Every line below that has the string "after" needs to be copied.

- - - - -

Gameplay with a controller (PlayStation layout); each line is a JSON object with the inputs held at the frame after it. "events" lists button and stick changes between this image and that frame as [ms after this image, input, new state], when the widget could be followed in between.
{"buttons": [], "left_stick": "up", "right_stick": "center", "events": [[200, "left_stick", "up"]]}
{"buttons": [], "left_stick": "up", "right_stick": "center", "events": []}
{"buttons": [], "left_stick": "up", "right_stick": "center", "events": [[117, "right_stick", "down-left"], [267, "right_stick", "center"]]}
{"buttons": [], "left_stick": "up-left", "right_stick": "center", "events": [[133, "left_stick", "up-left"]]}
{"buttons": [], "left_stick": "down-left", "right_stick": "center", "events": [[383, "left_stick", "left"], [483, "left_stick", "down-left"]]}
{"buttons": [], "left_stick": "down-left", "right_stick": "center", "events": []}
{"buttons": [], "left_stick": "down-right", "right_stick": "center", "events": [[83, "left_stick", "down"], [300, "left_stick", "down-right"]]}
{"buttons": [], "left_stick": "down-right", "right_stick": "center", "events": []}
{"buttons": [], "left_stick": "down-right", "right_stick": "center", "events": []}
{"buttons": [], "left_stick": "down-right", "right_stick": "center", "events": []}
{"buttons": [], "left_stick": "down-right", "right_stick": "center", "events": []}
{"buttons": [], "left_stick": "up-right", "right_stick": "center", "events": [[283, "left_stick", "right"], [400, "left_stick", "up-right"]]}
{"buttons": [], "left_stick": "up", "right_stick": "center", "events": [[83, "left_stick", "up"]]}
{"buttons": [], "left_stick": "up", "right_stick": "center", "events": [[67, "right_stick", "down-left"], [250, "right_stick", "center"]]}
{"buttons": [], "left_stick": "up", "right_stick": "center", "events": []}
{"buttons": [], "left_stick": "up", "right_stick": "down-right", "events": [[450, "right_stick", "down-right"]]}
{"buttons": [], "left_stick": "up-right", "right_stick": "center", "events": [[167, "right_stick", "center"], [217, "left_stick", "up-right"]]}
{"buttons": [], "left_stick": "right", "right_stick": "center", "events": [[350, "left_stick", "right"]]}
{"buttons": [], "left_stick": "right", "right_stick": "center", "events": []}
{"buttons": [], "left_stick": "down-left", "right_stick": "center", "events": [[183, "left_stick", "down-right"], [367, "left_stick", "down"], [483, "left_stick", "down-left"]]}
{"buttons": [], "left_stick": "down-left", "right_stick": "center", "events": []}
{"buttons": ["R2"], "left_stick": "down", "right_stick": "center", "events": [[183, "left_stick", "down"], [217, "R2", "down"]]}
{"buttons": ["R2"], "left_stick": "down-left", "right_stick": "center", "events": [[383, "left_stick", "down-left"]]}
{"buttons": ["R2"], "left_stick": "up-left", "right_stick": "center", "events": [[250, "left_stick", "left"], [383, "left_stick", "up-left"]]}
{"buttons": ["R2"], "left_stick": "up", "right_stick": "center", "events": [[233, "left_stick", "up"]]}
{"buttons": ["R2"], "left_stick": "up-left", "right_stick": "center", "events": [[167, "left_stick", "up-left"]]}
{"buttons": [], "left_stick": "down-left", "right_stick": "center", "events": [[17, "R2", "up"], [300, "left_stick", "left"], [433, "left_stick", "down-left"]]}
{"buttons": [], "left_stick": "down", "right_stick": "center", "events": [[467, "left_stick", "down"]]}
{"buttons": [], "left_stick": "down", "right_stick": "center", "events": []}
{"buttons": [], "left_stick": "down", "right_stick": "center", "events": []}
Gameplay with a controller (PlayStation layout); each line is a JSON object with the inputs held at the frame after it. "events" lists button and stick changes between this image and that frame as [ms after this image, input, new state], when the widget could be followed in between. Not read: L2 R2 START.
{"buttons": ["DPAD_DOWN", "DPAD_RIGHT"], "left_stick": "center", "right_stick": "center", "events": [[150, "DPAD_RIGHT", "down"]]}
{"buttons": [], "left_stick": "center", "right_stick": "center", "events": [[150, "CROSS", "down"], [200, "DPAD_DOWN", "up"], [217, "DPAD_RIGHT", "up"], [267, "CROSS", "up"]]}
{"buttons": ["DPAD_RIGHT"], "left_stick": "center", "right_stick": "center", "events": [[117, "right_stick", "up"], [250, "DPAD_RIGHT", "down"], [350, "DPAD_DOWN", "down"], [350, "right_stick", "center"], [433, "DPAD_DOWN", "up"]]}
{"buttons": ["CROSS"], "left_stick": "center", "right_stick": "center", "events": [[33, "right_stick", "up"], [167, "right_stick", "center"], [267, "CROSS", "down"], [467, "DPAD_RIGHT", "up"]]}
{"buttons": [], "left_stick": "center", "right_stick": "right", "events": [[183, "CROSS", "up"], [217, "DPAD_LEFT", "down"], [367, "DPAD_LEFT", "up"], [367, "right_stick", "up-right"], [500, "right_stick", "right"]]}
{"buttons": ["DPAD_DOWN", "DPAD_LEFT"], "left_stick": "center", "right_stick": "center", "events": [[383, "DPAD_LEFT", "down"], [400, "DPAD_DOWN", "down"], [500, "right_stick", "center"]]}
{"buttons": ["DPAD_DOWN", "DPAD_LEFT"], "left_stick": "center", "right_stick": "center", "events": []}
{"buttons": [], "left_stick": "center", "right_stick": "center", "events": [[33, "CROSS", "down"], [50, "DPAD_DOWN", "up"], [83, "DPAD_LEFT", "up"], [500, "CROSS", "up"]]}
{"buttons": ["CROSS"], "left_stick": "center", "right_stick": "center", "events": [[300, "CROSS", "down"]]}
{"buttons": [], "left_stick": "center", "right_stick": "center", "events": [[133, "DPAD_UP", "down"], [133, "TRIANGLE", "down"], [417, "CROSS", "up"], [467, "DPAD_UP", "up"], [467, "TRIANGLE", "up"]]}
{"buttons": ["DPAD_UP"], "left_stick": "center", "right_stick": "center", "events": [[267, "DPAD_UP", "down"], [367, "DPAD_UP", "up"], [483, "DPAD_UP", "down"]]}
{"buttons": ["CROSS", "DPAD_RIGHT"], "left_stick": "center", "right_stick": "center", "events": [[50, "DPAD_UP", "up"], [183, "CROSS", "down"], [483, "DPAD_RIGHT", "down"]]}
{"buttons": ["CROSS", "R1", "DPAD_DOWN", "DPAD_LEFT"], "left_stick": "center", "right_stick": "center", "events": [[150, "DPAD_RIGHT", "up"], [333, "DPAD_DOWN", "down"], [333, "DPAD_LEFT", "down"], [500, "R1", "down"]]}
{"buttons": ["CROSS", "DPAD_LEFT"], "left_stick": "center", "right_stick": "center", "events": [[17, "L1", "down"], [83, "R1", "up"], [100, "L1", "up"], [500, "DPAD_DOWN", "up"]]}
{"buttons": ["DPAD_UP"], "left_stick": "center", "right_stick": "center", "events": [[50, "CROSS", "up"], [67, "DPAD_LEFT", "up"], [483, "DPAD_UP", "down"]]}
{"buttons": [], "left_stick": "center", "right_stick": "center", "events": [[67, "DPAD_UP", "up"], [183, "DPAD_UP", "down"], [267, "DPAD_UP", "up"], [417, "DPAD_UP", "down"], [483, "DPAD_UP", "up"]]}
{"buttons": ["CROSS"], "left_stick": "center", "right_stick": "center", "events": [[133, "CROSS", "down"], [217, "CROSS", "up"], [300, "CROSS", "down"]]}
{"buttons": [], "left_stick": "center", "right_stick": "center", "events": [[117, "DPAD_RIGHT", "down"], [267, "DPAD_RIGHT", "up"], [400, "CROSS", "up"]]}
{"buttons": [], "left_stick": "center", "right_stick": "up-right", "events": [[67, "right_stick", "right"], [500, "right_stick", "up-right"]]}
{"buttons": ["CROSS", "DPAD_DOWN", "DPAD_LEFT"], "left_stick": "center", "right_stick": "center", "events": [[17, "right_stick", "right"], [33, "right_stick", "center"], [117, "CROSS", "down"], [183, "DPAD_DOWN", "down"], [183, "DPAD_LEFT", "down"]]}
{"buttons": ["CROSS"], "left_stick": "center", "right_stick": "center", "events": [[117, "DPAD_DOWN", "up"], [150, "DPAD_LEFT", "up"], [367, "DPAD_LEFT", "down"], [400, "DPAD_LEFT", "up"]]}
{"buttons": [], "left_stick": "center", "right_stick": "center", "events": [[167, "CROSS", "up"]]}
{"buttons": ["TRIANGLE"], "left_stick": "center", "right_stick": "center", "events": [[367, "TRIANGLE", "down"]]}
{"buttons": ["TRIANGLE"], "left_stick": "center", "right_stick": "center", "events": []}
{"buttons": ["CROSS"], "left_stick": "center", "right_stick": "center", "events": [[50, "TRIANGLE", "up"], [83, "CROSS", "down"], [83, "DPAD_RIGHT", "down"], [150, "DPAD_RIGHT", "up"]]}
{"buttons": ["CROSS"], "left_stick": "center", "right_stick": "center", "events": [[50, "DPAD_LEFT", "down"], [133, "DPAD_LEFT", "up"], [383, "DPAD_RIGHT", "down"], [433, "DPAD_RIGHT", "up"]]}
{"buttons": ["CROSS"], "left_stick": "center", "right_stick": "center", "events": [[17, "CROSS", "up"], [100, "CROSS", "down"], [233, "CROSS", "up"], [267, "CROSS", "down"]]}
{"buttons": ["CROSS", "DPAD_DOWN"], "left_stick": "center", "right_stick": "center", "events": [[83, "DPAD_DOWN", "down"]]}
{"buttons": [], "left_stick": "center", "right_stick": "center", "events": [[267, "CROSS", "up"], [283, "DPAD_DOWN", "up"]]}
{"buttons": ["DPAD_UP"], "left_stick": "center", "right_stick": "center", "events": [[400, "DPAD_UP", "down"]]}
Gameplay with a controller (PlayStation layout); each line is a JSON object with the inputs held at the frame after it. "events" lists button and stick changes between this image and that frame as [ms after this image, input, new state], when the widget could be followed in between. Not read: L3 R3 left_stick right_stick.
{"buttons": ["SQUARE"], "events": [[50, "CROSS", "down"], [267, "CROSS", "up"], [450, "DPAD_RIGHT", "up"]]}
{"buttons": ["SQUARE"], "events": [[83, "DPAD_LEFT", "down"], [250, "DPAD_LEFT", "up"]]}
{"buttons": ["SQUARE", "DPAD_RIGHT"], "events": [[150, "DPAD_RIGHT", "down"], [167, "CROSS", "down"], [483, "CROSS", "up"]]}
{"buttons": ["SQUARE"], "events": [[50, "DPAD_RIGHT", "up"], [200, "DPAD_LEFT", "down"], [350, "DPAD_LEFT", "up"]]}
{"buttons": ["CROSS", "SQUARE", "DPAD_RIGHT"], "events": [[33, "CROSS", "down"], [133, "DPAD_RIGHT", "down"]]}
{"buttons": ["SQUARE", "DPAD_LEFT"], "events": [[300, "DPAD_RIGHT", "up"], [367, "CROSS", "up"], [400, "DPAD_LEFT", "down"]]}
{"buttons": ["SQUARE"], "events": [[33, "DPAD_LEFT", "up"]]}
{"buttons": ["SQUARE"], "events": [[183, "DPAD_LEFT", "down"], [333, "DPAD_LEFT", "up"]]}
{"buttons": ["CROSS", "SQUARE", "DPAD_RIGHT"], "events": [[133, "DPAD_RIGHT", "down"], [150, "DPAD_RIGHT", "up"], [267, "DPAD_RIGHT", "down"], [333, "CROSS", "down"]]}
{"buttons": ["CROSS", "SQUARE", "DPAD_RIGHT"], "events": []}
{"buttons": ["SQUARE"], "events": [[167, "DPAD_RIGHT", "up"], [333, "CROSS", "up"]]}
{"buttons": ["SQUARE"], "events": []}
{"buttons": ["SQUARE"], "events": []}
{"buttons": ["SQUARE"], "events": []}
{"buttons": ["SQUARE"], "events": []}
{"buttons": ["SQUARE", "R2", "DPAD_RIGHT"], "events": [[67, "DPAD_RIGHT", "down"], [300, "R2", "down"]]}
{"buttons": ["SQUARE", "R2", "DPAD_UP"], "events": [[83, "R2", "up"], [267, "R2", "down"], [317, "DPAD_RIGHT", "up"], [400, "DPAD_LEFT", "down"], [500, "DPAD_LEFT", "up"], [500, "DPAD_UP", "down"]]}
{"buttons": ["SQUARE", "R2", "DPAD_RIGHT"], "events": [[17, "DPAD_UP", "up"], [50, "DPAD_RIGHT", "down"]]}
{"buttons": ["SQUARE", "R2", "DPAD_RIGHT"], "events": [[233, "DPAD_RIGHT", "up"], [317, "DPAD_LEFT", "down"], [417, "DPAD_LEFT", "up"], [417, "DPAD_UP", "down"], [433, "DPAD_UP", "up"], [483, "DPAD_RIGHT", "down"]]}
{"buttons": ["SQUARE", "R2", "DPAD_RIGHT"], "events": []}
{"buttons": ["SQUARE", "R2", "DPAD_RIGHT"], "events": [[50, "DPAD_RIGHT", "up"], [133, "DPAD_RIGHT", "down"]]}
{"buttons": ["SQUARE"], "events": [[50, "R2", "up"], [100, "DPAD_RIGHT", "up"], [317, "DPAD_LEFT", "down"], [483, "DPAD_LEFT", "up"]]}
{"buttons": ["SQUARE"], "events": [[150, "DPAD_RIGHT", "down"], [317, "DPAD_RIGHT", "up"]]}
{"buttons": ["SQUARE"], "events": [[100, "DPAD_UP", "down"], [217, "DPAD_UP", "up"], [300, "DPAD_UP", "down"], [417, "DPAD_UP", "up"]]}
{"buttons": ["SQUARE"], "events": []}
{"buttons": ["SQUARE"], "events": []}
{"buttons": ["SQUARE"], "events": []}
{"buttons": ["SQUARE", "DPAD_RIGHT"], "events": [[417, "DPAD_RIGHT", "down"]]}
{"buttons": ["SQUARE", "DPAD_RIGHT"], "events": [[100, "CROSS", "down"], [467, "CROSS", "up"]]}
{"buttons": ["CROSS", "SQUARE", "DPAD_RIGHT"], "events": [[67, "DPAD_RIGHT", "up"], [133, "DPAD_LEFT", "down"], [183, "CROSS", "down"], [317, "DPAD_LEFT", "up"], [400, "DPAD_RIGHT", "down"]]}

- - - - -

RESULT =
Gameplay with a controller (PlayStation layout); each line is a JSON object with the inputs held at the frame after it. "events" lists button and stick changes between this image and that frame as [ms after this image, input, new state], when the widget could be followed in between.
Gameplay with a controller (PlayStation layout); each line is a JSON object with the inputs held at the frame after it. "events" lists button and stick changes between this image and that frame as [ms after this image, input, new state], when the widget could be followed in between. Not read: L2 R2 START.
Gameplay with a controller (PlayStation layout); each line is a JSON object with the inputs held at the frame after it. "events" lists button and stick changes between this image and that frame as [ms after this image, input, new state], when the widget could be followed in between. Not read: L3 R3 left_stick right_stick.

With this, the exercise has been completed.